In 1999-2000, my academic dean asked me to pursue an online adjunct position to investigate the online learning platform. After a round of applications, I accepted my first online teaching assignment and remain an online part-time faculty member at the same institution that put me on payroll! I have worked with other institutions simultaneously; however, as my entrepreneurial interests have grown, I have cut back my online teaching activities to the one that started the process for me. The online teaching experience continues to provide me with the challenge and reward only found in this kind of higher education delivery platform.
3) As an educator, what do you regard as your greatest professional achievement so far, and what impact has it had on you?
Whether on-ground or online, my greatest professional achievement as an educator has to be serving as a mentor and participating in the excitement of each one of my doctoral mentee’s degree completion. My doctoral mentor remains a mentor to me, a friend to me, and a light of inspiration. His impact remains in my life as I mentor my own students and my mentees’ continuing relationship with me fulfills my desire to be the type of professional that my mentor’s example set for me.
4) Online programs have really expanded in the last few years. In your opinion, what are the benefits of online learning and what does it take to succeed in an online class?
The benefits outweigh the non-benefits; however, online programs do not meet everyone’s needs as a student. Success weighs heavily on realistic expectations on the part of the student and many excellent students do not fit in the online classroom. It’s not a lack of talent or drive; it simply is the mismatch between their expectations about time management, workload, personal responsibility, and communication protocols with colleagues and instructors that create an unpleasant experience for everyone concerned. As much as the benefits might be viewed simplistically (the only difference in an online versus on-ground program is the ‘show up in a seat factor’), the online learning environment works ‘best’ for the student who takes the time to investigate its reality with instructors, students, and administrators before he or she makes the commitment.
5) What are some exciting developments in higher education and online education delivery?
Technology continues to bring new opportunities ‘to learn with and learn from’ for instructors and students. If I want to hold a webinar, I can. If I want to use the technology to talk ‘face to face’, we can. When I started, we had the computer, a predominantly static environment, and no expectations of talking with each other. Now, we chat by phone, by text, by Skype, and often, we find ways to meet because we want to! I travel to meet my doctoral students when possible; they travel to meet me. The exciting development of higher education continues to be technology’s effect on the desire to connect outside the expectations of the online platform.
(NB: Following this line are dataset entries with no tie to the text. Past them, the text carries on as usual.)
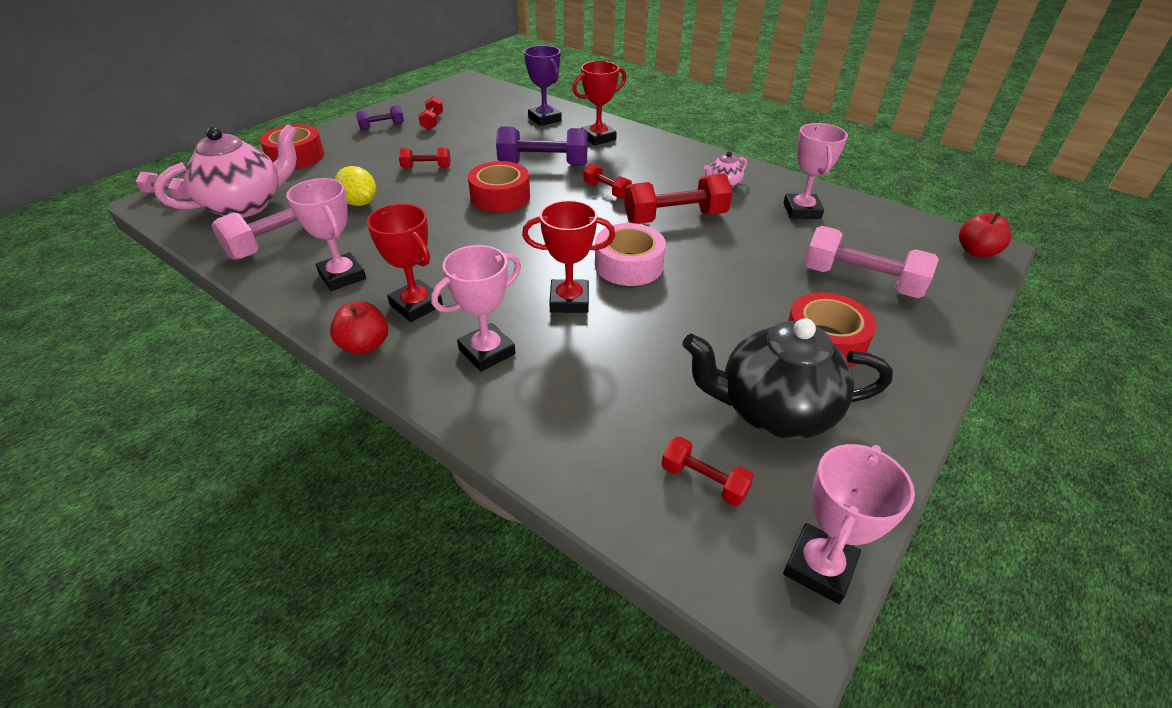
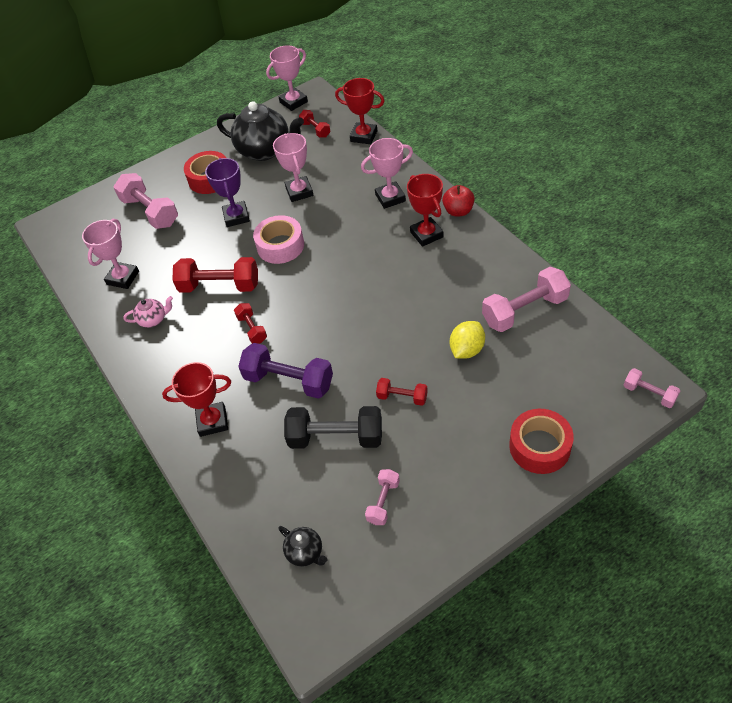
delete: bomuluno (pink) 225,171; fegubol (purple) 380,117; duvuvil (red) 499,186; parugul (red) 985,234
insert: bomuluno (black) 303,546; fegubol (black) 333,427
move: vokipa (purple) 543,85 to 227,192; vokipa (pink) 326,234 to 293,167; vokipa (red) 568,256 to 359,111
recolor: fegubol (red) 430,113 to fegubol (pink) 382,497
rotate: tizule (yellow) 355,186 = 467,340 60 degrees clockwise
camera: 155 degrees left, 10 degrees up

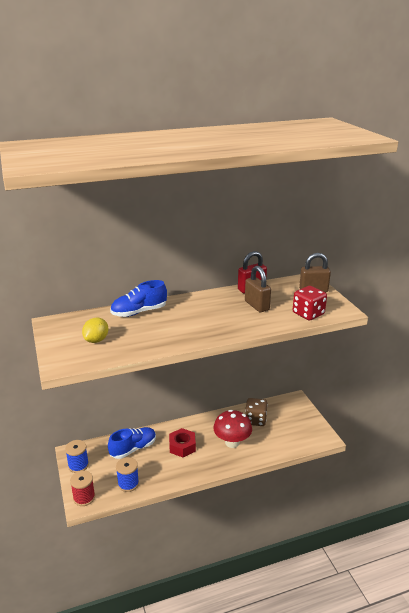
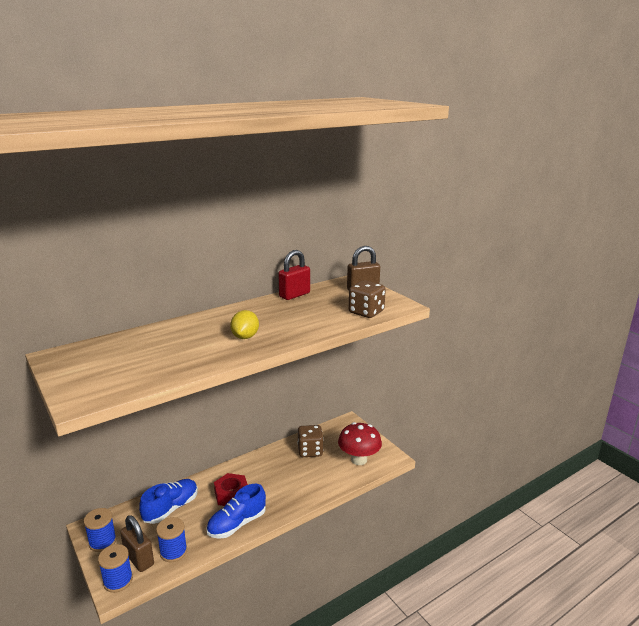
move: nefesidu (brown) 258,289 to 137,543; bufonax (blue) 138,298 to 236,511; tizule (yellow) 95,330 to 244,324; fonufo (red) 232,429 to 360,443
recolor: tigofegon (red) 82,488 to tigofegon (blue) 115,568; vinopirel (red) 310,303 to vinopirel (brown) 367,299
camera: 15 degrees left, 5 degrees down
6) What advice do you have for someone interested in pursuing their PhD online?
First, be sure that you want to pursue the doctoral degree to completion. Ultimately, the only sustaining driver to completion is the student’s own vision of completing the pinnacle degree in his or her field. I ask a possible student if he or she feels ‘the charcoal burning in the gut’. In other words, can you imagine your life being fulfilled if you do not pursue and complete this degree? If the answer is ‘yes, I can imagine fulfillment without the degree’, that student is not ready for the sacrifices and challenges of a PhD. Second, as I mentioned before, a student should talk to other online doctoral learners currently in a program, those who have completed a program, and those who dropped out of a program. Talking to instructors and administrators only provides more opportunity to gather a realistic picture of a doctoral journey that has no guarantee of ever meeting colleagues, faculty members, or dissertation mentors. After investing that time and effort and you decide to join an online doctoral community, I wish you nothing but success. It will change your life!